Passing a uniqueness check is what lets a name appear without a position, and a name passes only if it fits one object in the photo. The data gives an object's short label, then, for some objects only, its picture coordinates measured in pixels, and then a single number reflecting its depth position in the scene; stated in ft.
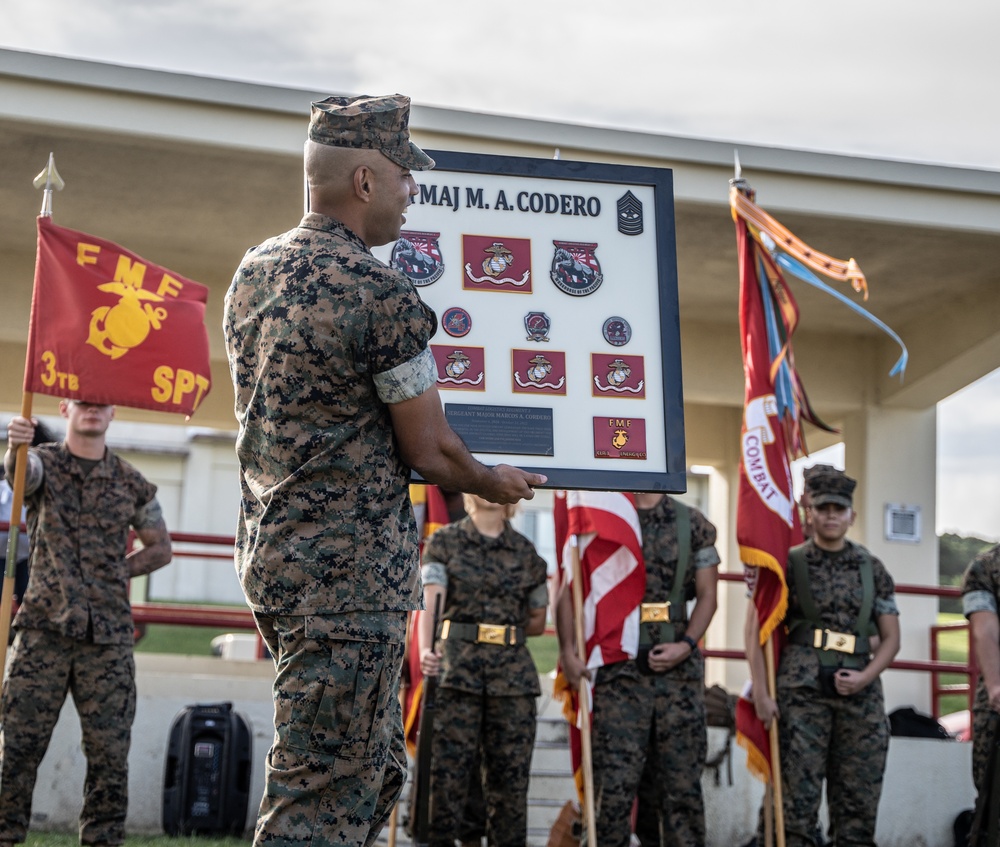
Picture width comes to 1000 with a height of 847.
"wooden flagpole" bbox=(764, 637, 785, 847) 20.49
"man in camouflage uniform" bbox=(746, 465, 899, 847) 21.47
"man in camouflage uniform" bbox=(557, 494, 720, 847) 20.90
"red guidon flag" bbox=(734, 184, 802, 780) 21.76
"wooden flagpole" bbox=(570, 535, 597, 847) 19.58
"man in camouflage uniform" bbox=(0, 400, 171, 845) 19.66
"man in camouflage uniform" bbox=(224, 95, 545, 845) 9.51
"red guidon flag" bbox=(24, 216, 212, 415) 20.43
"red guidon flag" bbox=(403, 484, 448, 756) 24.25
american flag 21.49
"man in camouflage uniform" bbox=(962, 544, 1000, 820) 21.93
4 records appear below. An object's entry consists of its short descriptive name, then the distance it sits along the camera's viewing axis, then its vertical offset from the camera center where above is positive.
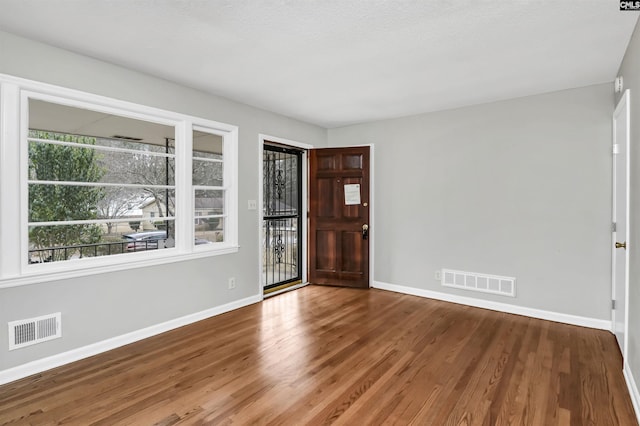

■ **Goal of the exercise**:
Excluding every picture, set down the listing exactly.

■ **Answer space**:
Passing a uniqueness check is what lets a name appear without a position, and a name passes only if it fits one object in the photo. The data gives an object's short label, then, for some objects only, its picture coordinates measured in pixels, and then a single number reflecting its depth position in the scene; stated in ft.
Picture width comes to 1000 with a height of 847.
"wooden flagpole" bbox=(764, 637, 785, 847) 20.49
"man in camouflage uniform" bbox=(746, 465, 899, 847) 21.47
"man in camouflage uniform" bbox=(557, 494, 720, 847) 20.90
"red guidon flag" bbox=(734, 184, 802, 780) 21.76
"wooden flagpole" bbox=(570, 535, 597, 847) 19.58
"man in camouflage uniform" bbox=(0, 400, 171, 845) 19.66
"man in camouflage uniform" bbox=(224, 95, 545, 845) 9.51
"red guidon flag" bbox=(24, 216, 212, 415) 20.43
"red guidon flag" bbox=(403, 484, 448, 756) 24.25
american flag 21.49
"man in camouflage uniform" bbox=(962, 544, 1000, 820) 21.93
4 records appear below. An object's entry consists of its short descriptive name, then the distance it sits along the camera's viewing axis, then its vertical offset from the camera center where above is positive.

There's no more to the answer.